A switch occurs and a light goes on. It takes a fraction of a second. The fact that it works is immediate and clear. However, what does the light reveal, what is in the darkness, and where does the light’s energy come from? The fact that illumination occurred is a simple observation, while the meaning and science of light is an expansive subject.

I made a drawing akin to the act of switching on a light. Likewise, the drawing was to be simple (i.e. providing directness and a demonstrative outcome without being overly labored). While some of these goals were attained, I found that simplicity was an abstract idea about where we stop looking or investigating and where we let complexity rest. If one compared two examples (e.g. a drawing of a light on and off) one could make an assumption or judgement about which is simpler.

Simplicity requires a reference. It is the comparison that allows for an accurate judgement. However, a judgement is not always easy. Because constraint is a key indicator of simplicity, I remain unconvinced that simplicity is synonymous with minimalism. Where simplicity requires us to stop, the minimalist impulse encourages us to look in an expansive way with less. Minimalism shows us that the criterion to make a judgement about simplicity can be too simple. In other words, what is simple is not always so simple.
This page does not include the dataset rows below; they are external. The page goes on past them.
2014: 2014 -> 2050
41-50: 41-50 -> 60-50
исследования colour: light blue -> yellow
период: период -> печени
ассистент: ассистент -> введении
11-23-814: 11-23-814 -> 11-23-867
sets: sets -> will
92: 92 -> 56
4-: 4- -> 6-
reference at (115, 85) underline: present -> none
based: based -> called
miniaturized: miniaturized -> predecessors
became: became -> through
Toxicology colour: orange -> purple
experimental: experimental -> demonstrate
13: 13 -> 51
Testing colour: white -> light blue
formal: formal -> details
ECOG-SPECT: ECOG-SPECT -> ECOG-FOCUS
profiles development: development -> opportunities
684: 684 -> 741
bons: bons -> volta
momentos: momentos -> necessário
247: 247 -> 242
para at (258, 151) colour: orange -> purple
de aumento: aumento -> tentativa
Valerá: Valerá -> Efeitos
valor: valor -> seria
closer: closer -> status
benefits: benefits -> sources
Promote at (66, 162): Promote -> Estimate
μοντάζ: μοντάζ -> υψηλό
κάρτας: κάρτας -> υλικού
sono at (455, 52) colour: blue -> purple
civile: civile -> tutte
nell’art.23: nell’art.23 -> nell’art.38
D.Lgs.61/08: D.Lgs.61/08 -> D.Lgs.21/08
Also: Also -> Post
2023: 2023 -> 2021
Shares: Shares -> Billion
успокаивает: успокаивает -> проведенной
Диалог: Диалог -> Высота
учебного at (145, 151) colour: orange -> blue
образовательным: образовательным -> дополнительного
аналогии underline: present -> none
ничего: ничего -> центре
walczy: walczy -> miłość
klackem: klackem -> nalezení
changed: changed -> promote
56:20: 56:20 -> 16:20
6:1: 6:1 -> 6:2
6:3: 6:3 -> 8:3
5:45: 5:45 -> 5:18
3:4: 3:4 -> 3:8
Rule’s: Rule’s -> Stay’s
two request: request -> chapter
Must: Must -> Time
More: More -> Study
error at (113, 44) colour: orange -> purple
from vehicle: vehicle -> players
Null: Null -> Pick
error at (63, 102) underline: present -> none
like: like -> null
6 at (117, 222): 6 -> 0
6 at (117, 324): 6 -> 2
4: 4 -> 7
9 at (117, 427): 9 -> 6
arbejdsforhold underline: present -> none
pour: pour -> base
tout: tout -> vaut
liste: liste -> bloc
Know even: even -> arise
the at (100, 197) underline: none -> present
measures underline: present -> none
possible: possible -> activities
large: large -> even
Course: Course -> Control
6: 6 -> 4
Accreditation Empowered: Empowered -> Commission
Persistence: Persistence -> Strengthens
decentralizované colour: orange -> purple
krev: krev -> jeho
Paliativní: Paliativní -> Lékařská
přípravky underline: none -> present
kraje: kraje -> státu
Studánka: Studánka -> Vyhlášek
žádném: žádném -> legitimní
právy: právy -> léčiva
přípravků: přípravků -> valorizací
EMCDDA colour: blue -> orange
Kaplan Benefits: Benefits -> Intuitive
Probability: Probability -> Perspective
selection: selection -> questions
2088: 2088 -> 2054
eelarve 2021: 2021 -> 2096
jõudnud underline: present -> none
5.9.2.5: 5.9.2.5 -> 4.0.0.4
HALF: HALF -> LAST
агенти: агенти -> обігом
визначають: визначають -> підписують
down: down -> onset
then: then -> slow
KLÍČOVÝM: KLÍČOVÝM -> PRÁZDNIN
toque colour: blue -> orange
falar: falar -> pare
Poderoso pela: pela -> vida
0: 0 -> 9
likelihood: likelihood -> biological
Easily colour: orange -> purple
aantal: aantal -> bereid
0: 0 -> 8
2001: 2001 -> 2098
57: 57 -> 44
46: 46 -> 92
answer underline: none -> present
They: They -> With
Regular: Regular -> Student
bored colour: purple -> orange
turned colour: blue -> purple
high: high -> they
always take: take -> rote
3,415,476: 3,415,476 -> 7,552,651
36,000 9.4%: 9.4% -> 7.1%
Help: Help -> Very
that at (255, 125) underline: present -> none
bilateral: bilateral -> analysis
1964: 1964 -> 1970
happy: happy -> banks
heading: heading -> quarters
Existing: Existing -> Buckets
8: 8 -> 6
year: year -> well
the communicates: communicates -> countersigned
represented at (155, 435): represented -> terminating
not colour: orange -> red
It may appear like simplicity is being disparaged or an impossibility. However, simplicity can bring enhancement and order where there are challenges. When engineers and computer scientists create a structure, it may require complexity. However, the goal is not complexity. Rather, the goal is to make the complex organized, manageable, and thus simpler. On a personal level simplicity is important because we need to know the limits. When an activity adversely effect another activity, eventually we need to stop one of the pursuits for the sake of simplicity. This judgement is not often easy and requires case by case reflections to reach the best balance.

With regard to a balance, looking at my drawing, I wonder if I passed the simplicity test? The answer is that the light works, but the process and results are not so simple. It is a mix, and this is what provides a small measure of character.

4 thoughts on “The Simplicity Test

  1. Very nice Kip, well reasoned and clear. You probably remember that Brancusi said that, “simplicity was complexity resolved”.